Arbeitstext:
※
Rechtliches

AGB

Allgemeine Geschäftsbedingungen

Stand: 2026

1. Geltungsbereich

Diese Allgemeinen Geschäftsbedingungen gelten für alle Verträge zwischen der DMH Eventagentur (im Folgenden „wir“ oder „Agentur“) und ihren Kunden über die Organisation und Durchführung von Events, Partys, Junggesellenabschieden, Firmenfeiern und verwandten Leistungen.

2. Vertragsschluss

Ein Vertrag kommt zustande, sobald wir eine schriftliche oder elektronische Buchungsbestätigung an den Kunden übermitteln. Anfragen über das Buchungsformular sind unverbindlich und stellen ein Angebot auf Vertragsschluss dar.

3. Leistungen

Wir organisieren passende Locations, DJs, Getränkepakete, Eintrittskarten, Transporte (z. B. Partybus, Limousine) und weitere Eventleistungen nach individueller Absprache. Der konkrete Leistungsumfang ergibt sich aus dem jeweiligen Angebot.

4. Preise und Zahlung

Alle Preise verstehen sich in Euro und zzgl. gesetzlicher Umsatzsteuer, sofern nicht anders vereinbart. Nach Vertragsschluss ist eine Anzahlung in Höhe von 30 % des Gesamtbetrags fällig; die Restzahlung erfolgt spätestens 7 Tage vor dem Eventtermin, sofern keine andere Zahlungsweise vereinbart wurde.

5. Stornierung und Rücktritt

Stornierungen sind schriftlich an kontakt@stade-agentur.de zu richten. Bei Stornierung bis 30 Tage vor dem Event behalten wir die Anzahlung ein. Bei Stornierung ab dem 29. Tag vor dem Event wird der volle vereinbarte Betrag fällig. Möglichkeiten zur Nachbelegung des Termins werden im Einzelfall geprüft.
※
Quellenmaterial:
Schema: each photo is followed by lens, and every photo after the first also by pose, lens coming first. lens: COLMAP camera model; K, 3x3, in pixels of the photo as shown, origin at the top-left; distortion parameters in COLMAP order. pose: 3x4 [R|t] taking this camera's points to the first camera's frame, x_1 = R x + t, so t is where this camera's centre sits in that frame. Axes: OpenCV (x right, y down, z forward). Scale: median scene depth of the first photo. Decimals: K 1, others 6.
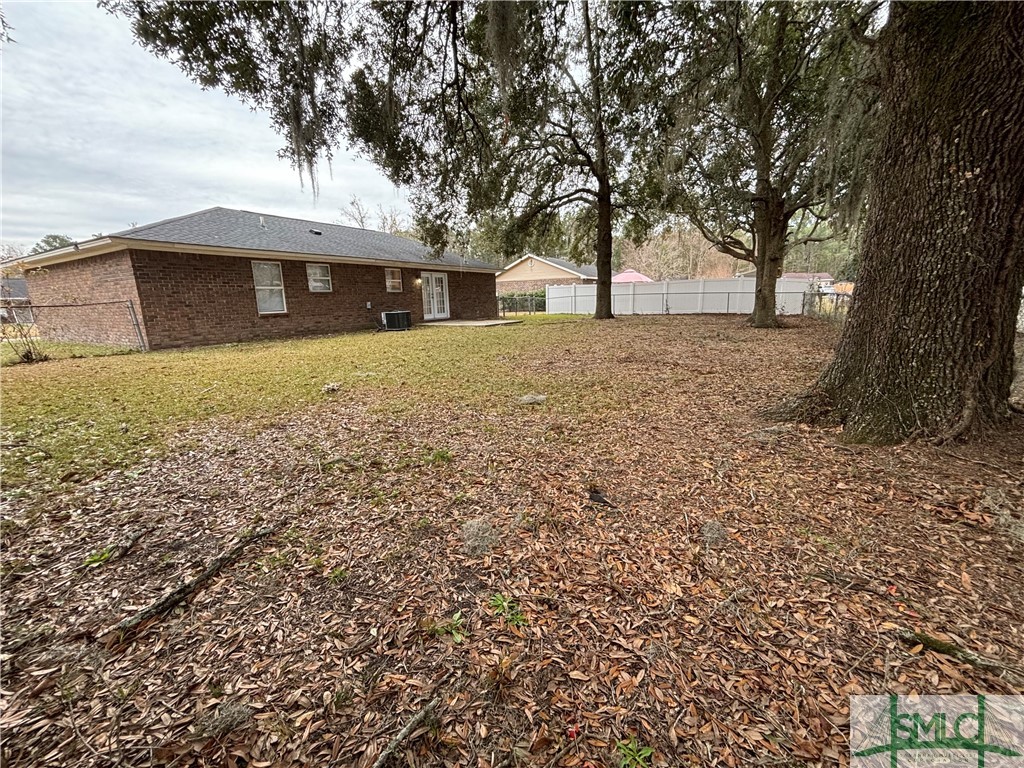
lens RADIAL K [[414.1, 0, 511.9], [0, 414.1, 383.6], [0, 0, 1]] dist [0.002033, 0.001157]
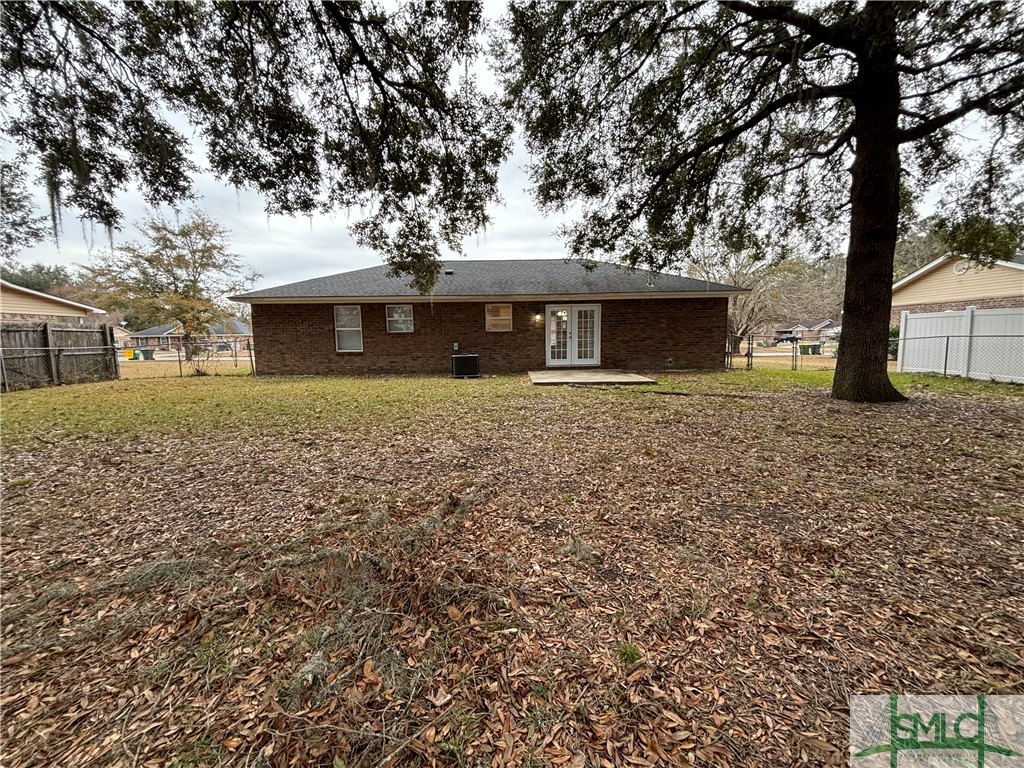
lens RADIAL K [[414.1, 0, 512.2], [0, 414.1, 385.4], [0, 0, 1]] dist [0.002033, 0.001157]
pose [[0.518454, 0.101687, -0.849038, 0.514980], [-0.175562, 0.984410, 0.010696, -0.146538], [0.836889, 0.143513, 0.528224, 0.687428]]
※
Informationen anwenden:
(a) Wie hoch ist laut den AGB die Anzahlung, die nach Vertragsschluss fällig wird?
(b) Gib die Passage aus den AGB wortgetreu wieder, beginnend mit „2. Vertragsschluss“ und weiter bis „dem jeweiligen Angebot.“.
Die Daten sind eigenständiges Material und gehören nicht zu den AGB.

Antwortliste:
(a) 30 % des Gesamtbetrags.

(b)
2. Vertragsschluss

Ein Vertrag kommt zustande, sobald wir eine schriftliche oder elektronische Buchungsbestätigung an den Kunden übermitteln. Anfragen über das Buchungsformular sind unverbindlich und stellen ein Angebot auf Vertragsschluss dar.

3. Leistungen

Wir organisieren passende Locations, DJs, Getränkepakete, Eintrittskarten, Transporte (z. B. Partybus, Limousine) und weitere Eventleistungen nach individueller Absprache. Der konkrete Leistungsumfang ergibt sich aus dem jeweiligen Angebot.